Tarar pleads innocence; Tharoor seeks fast probe
NEW DELHI: The Pakistani woman journalist caught at the centre of a marital discord between an Indian minister and his wife, who died of unnatural causes on Friday, was quoted on Sunday as denying any role in the tragedy.
Mehr Tarar was quoted by several Indian news outfits as telling a Pakistani channel that she had met Indian Minister Shashi Tharoor only twice – in April in India for an interview and in June last year in Dubai.
“There were a lot of people present there,” the 45-year-old Lahore-based journalist said, wondering why Sunanda Pushkar, Mr Tharoor’s Kashmir Pandit wife, might have suspected her of any wrongdoing.

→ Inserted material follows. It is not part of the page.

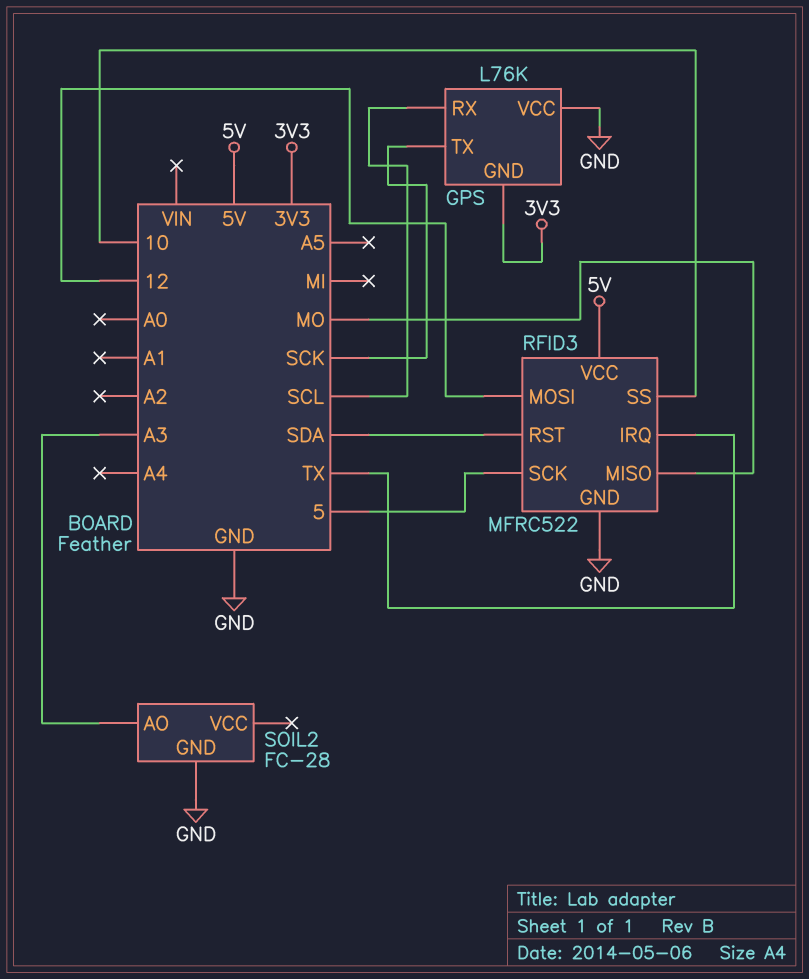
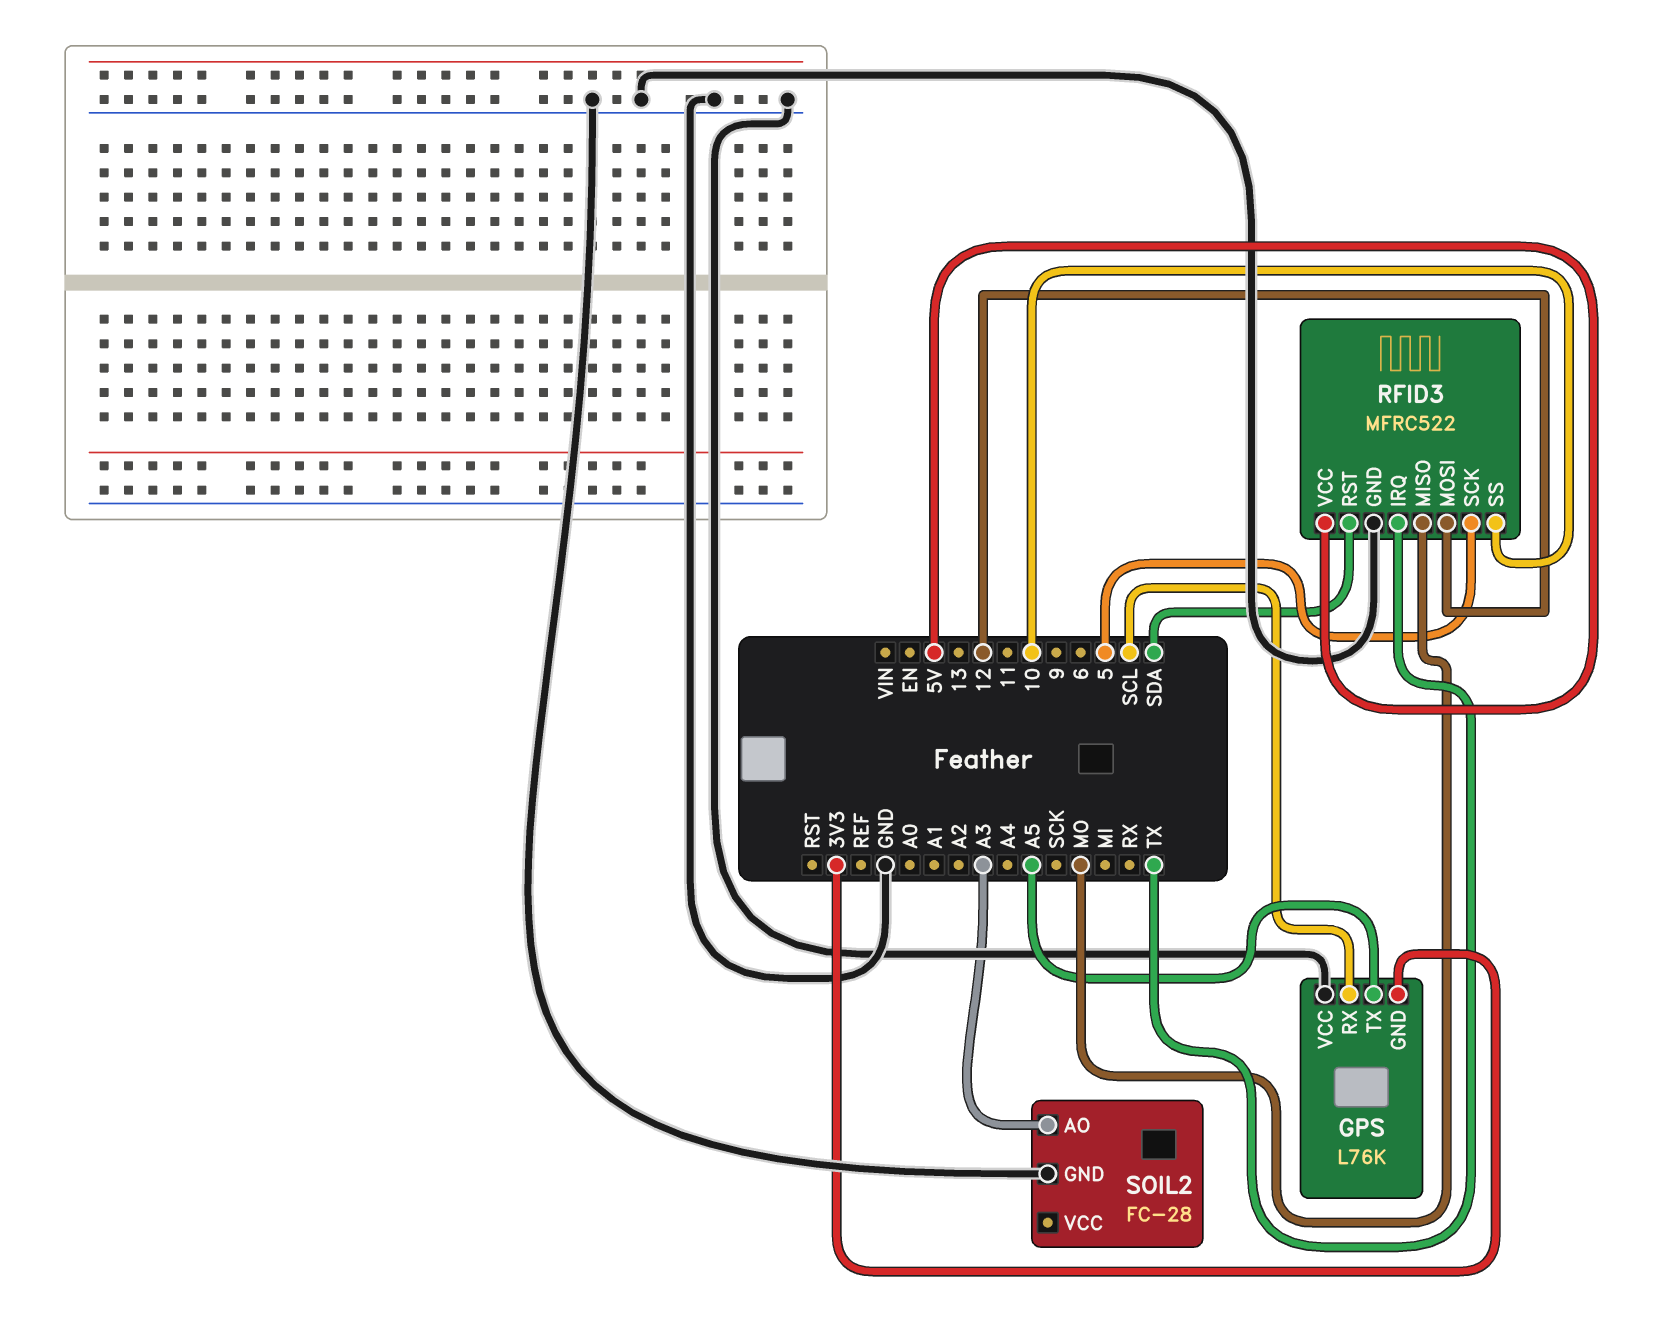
GPS pin TX: SCK -> A5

“When I wrote an article that mentioned him, his wife probably did not like that another woman whom she did not know praised him so much. So she asked him to stop talking to me,” Ms Tarar was quoted as saying.

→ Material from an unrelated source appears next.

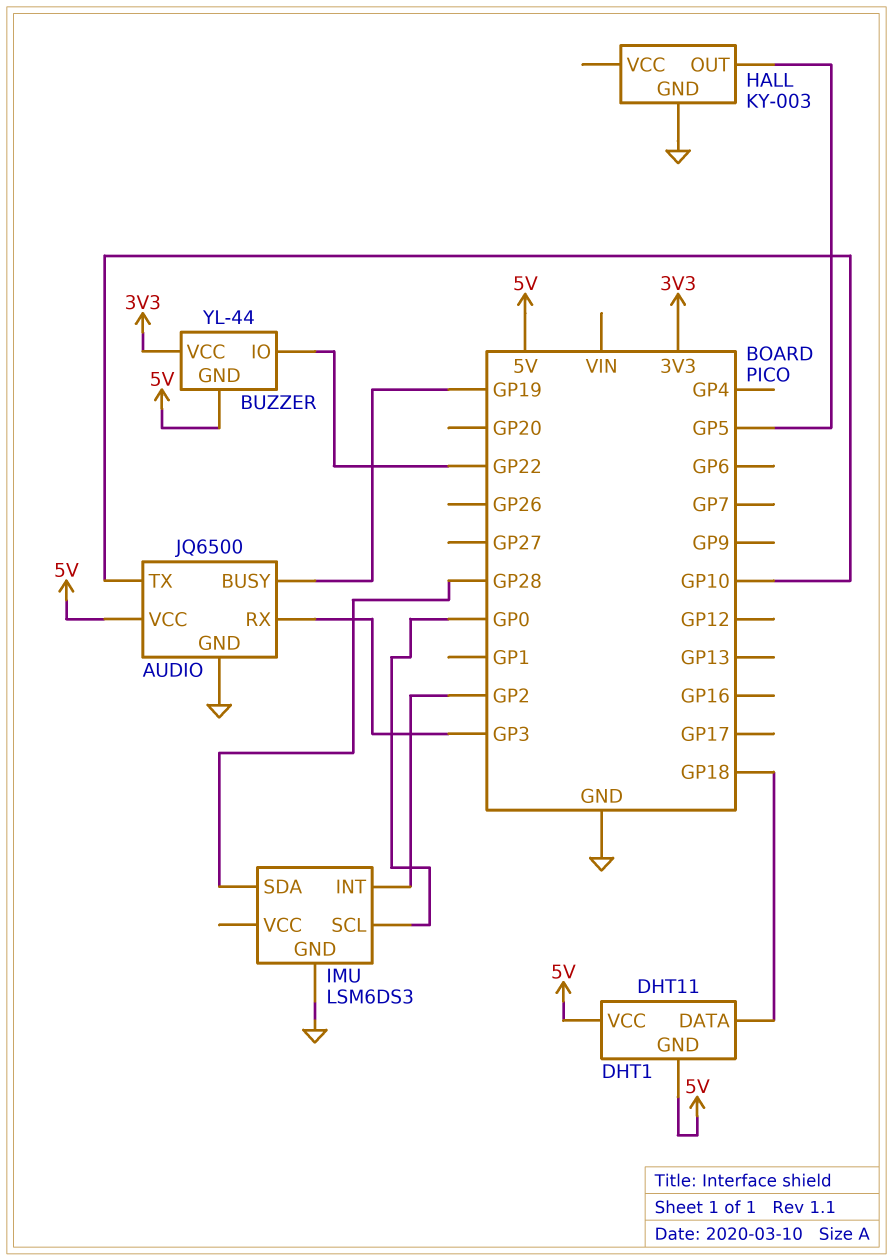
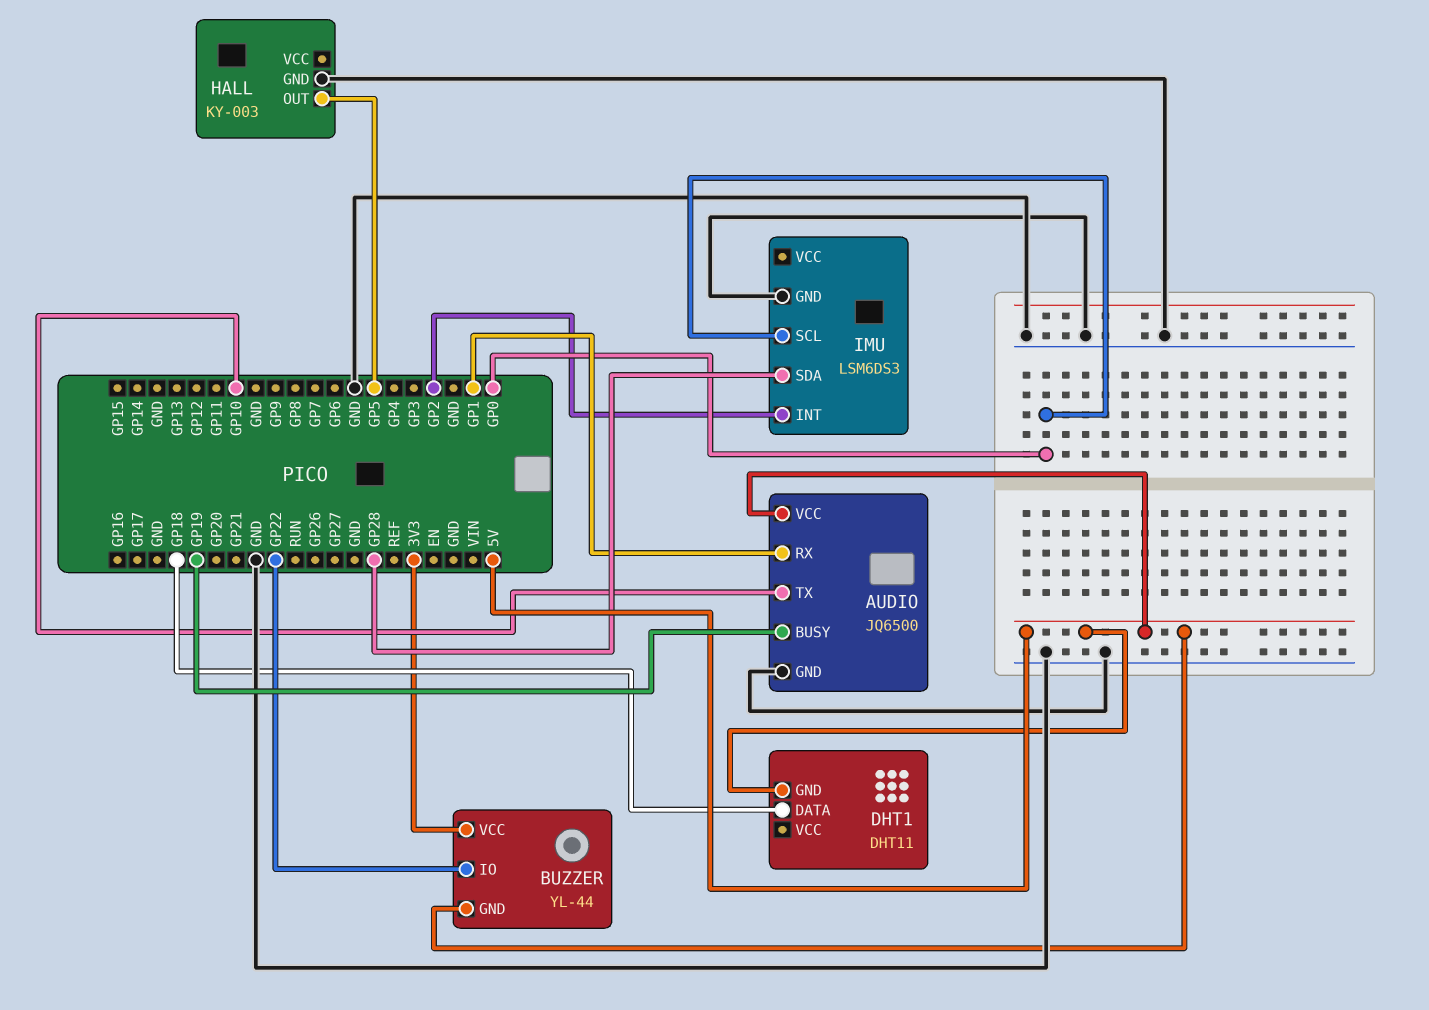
AUDIO pin RX: GP3 -> GP1
DHT1 pin VCC: 5V -> none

“Despite that he (Tharoor) kept following me on Twitter after which she said stop following her (Tarar) on Twitter.”
Ms Tarar said Pushkar first attacked her after an interview she did with Jammu and Kashmir Chief Minister Omar Abdullah.
“She (Pushkar) tweeted saying why has our CM spoken to a Pakistani journalist. First Pakistan sends Army and then sends journalist. She started fighting with me,” Ms Tarar said.
“I don’t know why she had a problem about me talking to her husband over phone or email. The talks I had with him is something that I can talk with anyone and anywhere in the world,” she said before she went on an all-out attack on Pushkar.
“Have you googled? You will find that problems emerged in their marriage since May and June. I was not involved in their life. At that time, she didn’t know me nor was she blaming me for anything.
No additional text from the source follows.